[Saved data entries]
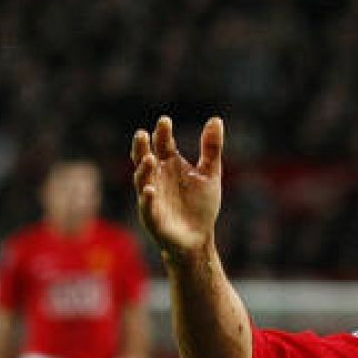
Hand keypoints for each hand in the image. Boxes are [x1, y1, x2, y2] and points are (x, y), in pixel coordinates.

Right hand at [131, 115, 223, 258]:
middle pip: (144, 158)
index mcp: (169, 164)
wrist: (199, 238)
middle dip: (141, 147)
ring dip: (143, 170)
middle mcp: (157, 177)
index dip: (162, 133)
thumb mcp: (210, 174)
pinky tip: (151, 189)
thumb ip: (211, 148)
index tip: (165, 122)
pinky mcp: (152, 217)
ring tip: (148, 158)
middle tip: (141, 134)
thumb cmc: (201, 205)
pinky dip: (147, 198)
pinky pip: (147, 206)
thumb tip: (216, 119)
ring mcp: (152, 197)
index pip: (162, 144)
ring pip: (142, 180)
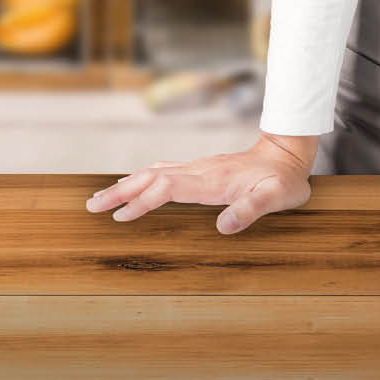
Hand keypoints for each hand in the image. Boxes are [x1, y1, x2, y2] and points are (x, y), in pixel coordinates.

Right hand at [85, 134, 313, 235]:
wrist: (287, 153)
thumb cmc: (283, 180)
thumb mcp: (277, 197)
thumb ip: (251, 209)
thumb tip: (224, 226)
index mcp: (211, 180)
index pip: (168, 188)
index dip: (143, 201)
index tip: (121, 217)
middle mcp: (199, 170)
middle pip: (150, 177)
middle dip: (120, 191)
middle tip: (92, 206)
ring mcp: (198, 168)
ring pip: (153, 172)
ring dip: (126, 184)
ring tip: (102, 198)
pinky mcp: (200, 169)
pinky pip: (163, 171)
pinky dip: (142, 178)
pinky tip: (135, 183)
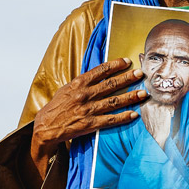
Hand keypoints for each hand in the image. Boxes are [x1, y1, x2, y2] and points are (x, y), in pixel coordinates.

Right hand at [31, 58, 146, 177]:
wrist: (46, 127)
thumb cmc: (58, 106)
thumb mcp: (68, 88)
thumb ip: (83, 82)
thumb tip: (100, 73)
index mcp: (78, 83)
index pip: (100, 70)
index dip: (115, 65)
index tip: (128, 61)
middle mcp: (84, 95)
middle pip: (111, 84)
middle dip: (128, 78)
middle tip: (141, 73)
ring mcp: (88, 110)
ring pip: (114, 102)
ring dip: (130, 97)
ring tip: (143, 93)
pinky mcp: (90, 124)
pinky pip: (110, 120)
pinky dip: (123, 117)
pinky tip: (134, 114)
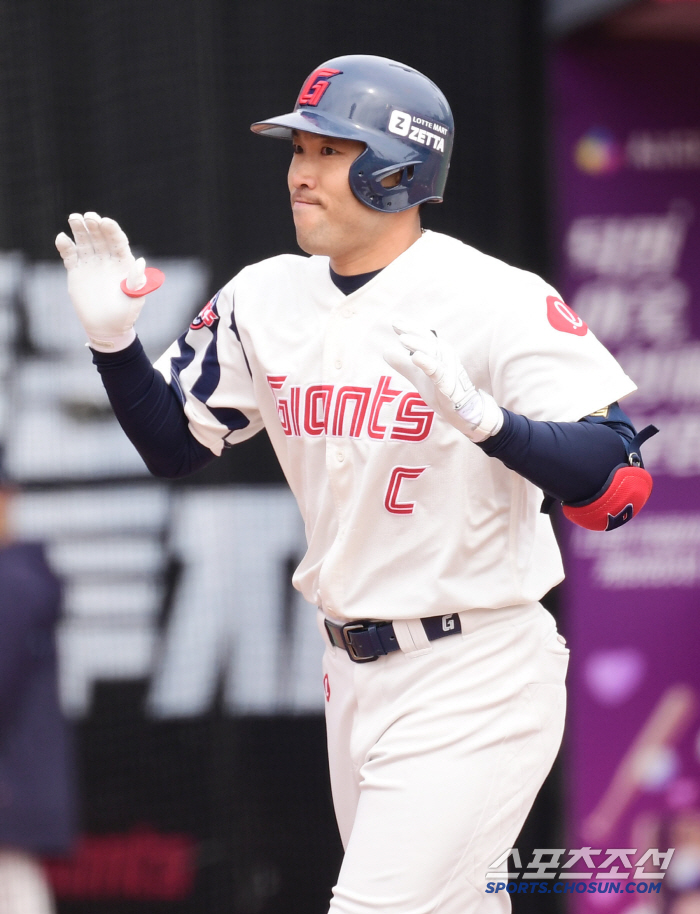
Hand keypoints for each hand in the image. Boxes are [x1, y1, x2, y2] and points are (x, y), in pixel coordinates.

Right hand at [55, 213, 160, 350]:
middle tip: (88, 217)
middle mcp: (107, 259)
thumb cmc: (125, 313)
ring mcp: (91, 263)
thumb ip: (137, 280)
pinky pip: (70, 255)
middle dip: (94, 225)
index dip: (112, 230)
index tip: (105, 222)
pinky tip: (62, 238)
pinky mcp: (77, 271)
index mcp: (123, 262)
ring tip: (74, 218)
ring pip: (84, 241)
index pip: (118, 241)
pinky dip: (66, 246)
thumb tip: (141, 261)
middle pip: (100, 237)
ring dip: (79, 229)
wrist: (107, 327)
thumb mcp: (135, 298)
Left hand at [388, 317, 502, 441]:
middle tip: (395, 323)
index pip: (423, 336)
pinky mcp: (448, 383)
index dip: (410, 328)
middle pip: (428, 340)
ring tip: (402, 338)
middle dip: (412, 331)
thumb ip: (403, 364)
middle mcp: (445, 356)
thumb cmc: (442, 389)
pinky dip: (427, 363)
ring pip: (433, 353)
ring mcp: (448, 369)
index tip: (394, 322)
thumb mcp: (418, 376)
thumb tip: (385, 351)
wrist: (461, 410)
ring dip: (417, 344)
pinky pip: (437, 371)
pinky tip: (415, 357)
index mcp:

### Exercise description
Find the lines above with the word "Right". Copy them out.

### Reply
Right hand at [131, 115, 223, 258]:
Right hand at [85, 134, 313, 235]:
Right hand at [31, 58, 146, 177]:
Right hand at [55, 213, 160, 350]:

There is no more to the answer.